Questo uso disinvolto del personaggio-richiamo non è certo ristretto a quella estrema destra demagogica ormai incarnata dal salvinismo (che non rappresenta affatto tutto il complesso mondo del leghismo, che, si condividano o meno le sue idee, di strada nell’ultimo trentennio ne ha fatta molta). Qualcosa di simile si trova nella ormai più che disinvolta gestione della competizione elettorale per le europee che sta caratterizzando l’azione di Elly Schlein. Anche qui il problema non è che lei si candidi direttamente cedendo alla moda della personalizzazione degli scontri politici: lo fanno tutti, magari con qualche variante, ma si capisce che per chi ricopre alcune posizioni di vertice è difficile sottrarsi alla tendenza imperante.

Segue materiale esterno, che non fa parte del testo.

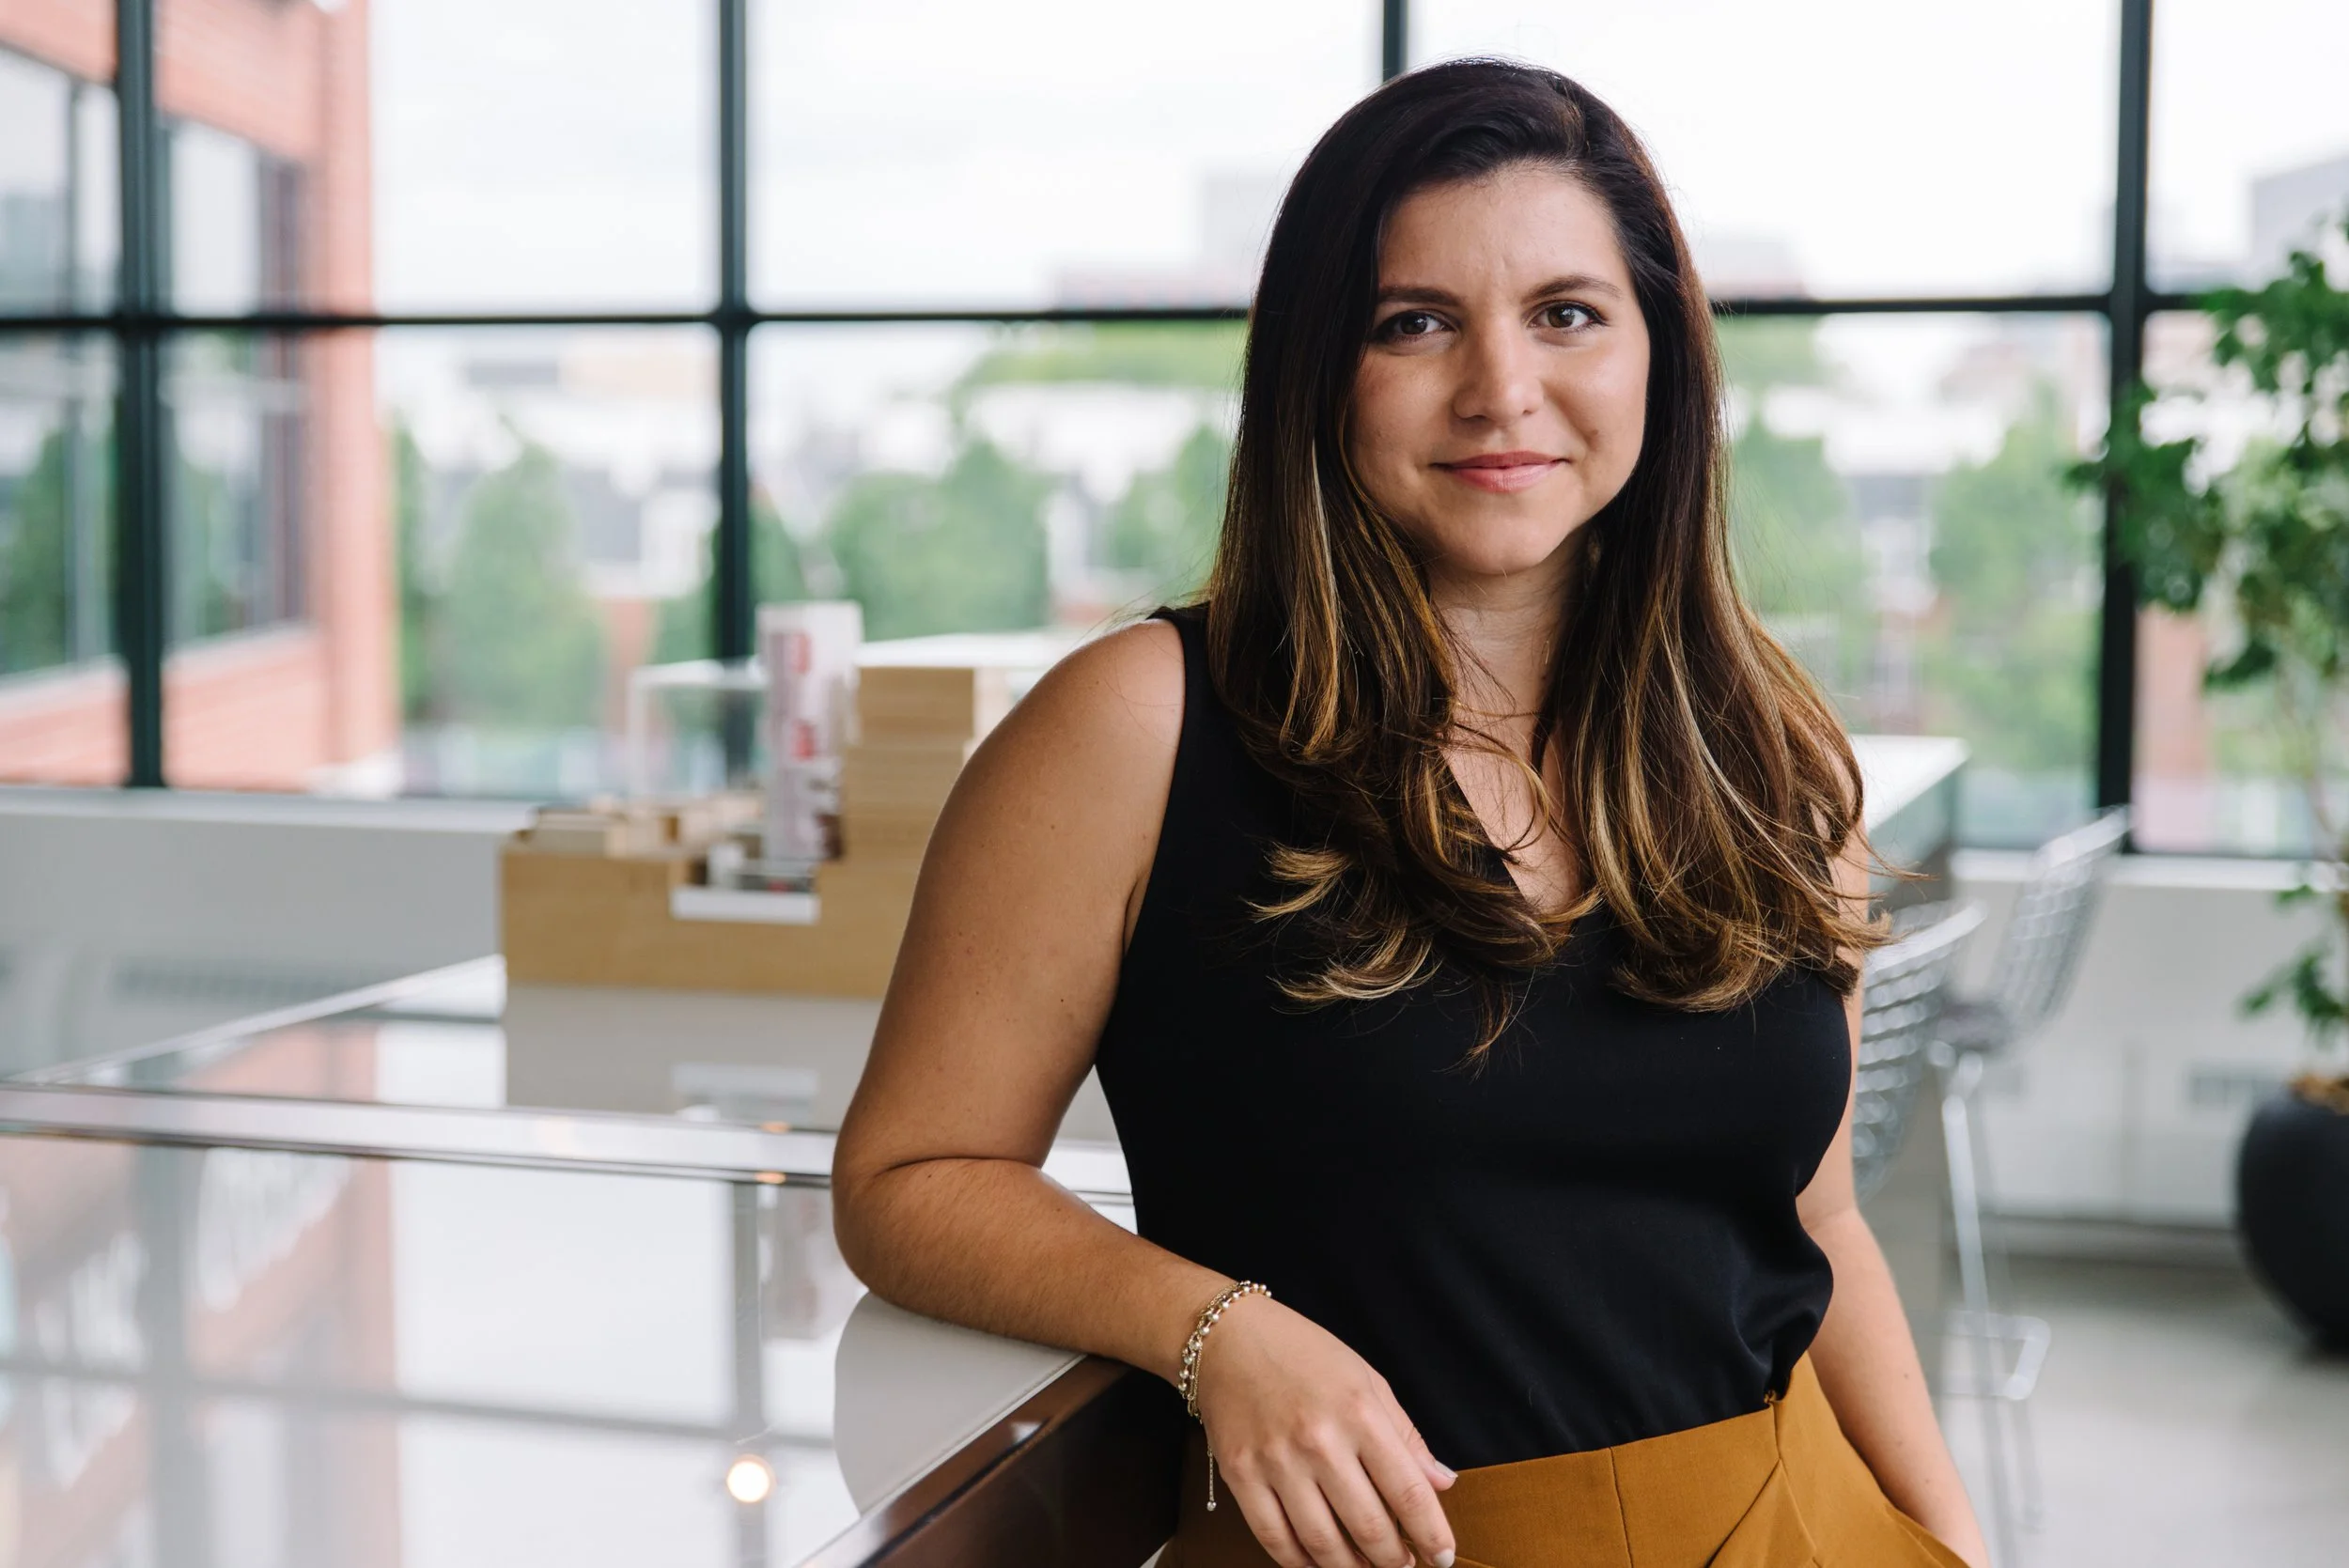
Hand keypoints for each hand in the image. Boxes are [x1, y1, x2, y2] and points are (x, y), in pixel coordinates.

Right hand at [1190, 1295, 1457, 1567]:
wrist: (1228, 1338)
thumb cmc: (1305, 1354)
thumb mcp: (1367, 1381)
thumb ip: (1406, 1436)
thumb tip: (1442, 1482)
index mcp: (1359, 1412)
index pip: (1408, 1491)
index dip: (1431, 1534)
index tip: (1442, 1556)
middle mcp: (1319, 1440)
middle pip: (1369, 1526)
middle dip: (1395, 1560)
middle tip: (1405, 1565)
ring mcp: (1276, 1461)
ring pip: (1322, 1543)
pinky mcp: (1241, 1476)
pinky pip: (1275, 1538)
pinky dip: (1300, 1563)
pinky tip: (1318, 1565)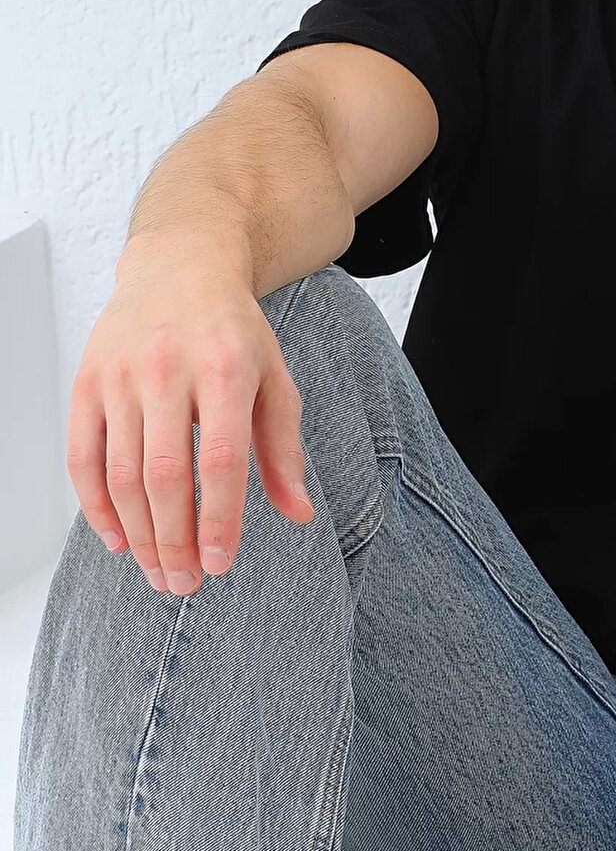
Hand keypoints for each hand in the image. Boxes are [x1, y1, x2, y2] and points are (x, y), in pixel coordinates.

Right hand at [67, 237, 314, 596]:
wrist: (180, 266)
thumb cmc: (233, 331)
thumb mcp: (274, 377)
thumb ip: (283, 447)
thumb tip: (299, 513)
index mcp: (225, 368)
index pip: (220, 460)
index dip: (218, 519)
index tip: (220, 565)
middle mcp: (167, 369)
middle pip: (165, 475)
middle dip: (174, 540)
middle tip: (184, 585)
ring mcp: (120, 375)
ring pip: (121, 473)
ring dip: (138, 534)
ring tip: (158, 572)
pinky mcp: (86, 381)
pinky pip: (83, 457)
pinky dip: (96, 507)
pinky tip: (119, 540)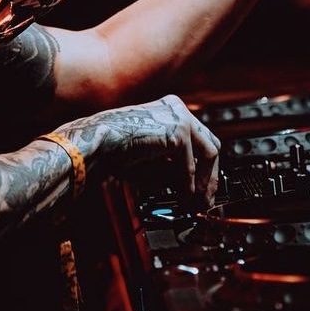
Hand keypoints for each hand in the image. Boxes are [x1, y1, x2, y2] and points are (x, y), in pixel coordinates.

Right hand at [85, 94, 220, 206]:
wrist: (98, 143)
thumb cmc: (115, 150)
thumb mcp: (153, 160)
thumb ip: (174, 170)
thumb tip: (194, 190)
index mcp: (169, 110)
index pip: (201, 138)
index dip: (205, 167)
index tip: (203, 189)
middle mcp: (177, 108)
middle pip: (211, 143)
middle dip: (210, 175)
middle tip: (205, 199)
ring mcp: (179, 117)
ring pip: (209, 153)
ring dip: (204, 182)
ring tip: (197, 202)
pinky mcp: (177, 131)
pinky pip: (191, 164)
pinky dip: (189, 183)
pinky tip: (183, 195)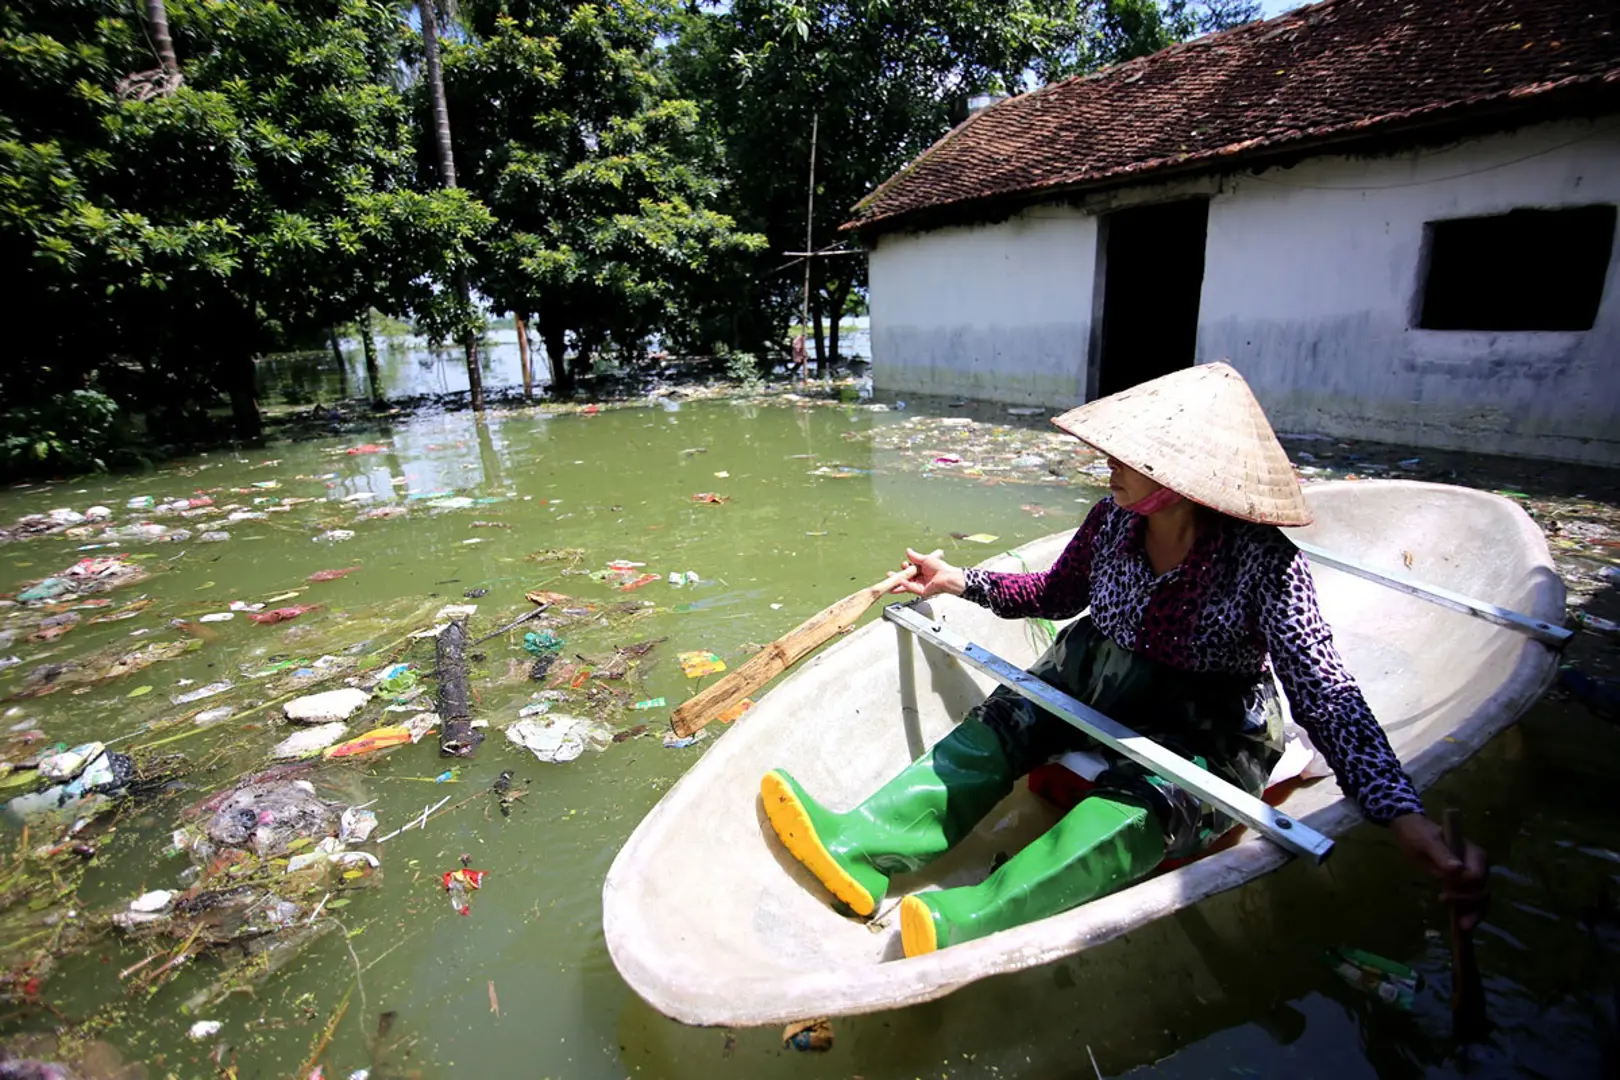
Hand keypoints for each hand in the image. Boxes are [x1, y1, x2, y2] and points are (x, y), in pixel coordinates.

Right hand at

Il tema è la trasformazione del suo partito in un carrozzone su cui si imbarcano personaggi dalle tesi contrapposte facendo passare questo bailamme per pluralismo.
Senza che ci sia stato alcun passaggio negli organi dirigenti e nelle sedi deputate al confronto delle idee, la segretaria mette capolista personaggi come l’ex direttore di “Avvenire” Tarquinio o la leader di Emergency Cecilia Strada che su un tema delicatissimo come la posizione da prendere sulla guerra in Ucraina hanno proposte che confliggono non solo con quelle di una buona parte dei rappresentanti del PD, ma addirittura con la linea politica espressa dal partito in sede parlamentare.
Altrettanto e forse ancor più stupefacente è che su un tema altrettanto delicato, ma questa volta di politica interna, come il referendum per l’abolizione del Jobs Act promosso dal governo Renzi allora a nome del PD si possa sostenere che legittimamente alcuni, fra cui ora la segretaria, possano sostenerlo e altri no. Non è che su una linea politica non si possa cambiare idea, è che questo va fatto in un congresso di partito, contandosi e conducendo un dibattito alla luce del sole. Sostenere come giustificazione da parte di Schlein di essere stata eletta segretaria avendo nel programma l’abolizione del Jobs Act suona quanto meno strano, visto che si sa benissimo che ha vinto grazie ad un apporto di votanti esterni e contro il voto degli iscritti.
Anche in questo caso ci si muove alla caccia di consensi a qualunque costo: raccattiamo quello del sindacalismo radicale, quello del pacifismo cosiddetto morale, ma al tempo stesso vediamo di mantenerci anche quello di chi la pensa diversamente. Un modesto storico si permette di ricordare che al socialismo italiano fra fine Ottocento ed inizi del Novecento il pastrocchio di tenere insieme massimalisti e riformisti non portò certo fortuna.
Al di là di queste considerazioni, che coi tempi che corrono pesano poco, va ribadito che un sistema democratico si indebolisce (ad essere ottimisti) se passa la convinzione che in fondo può essere tutto un mescolone di idee confuse e di passioni poco razionali. L’occasione dei confronti elettorali dovrebbe assolutamente evitare di dare conferme in quel senso.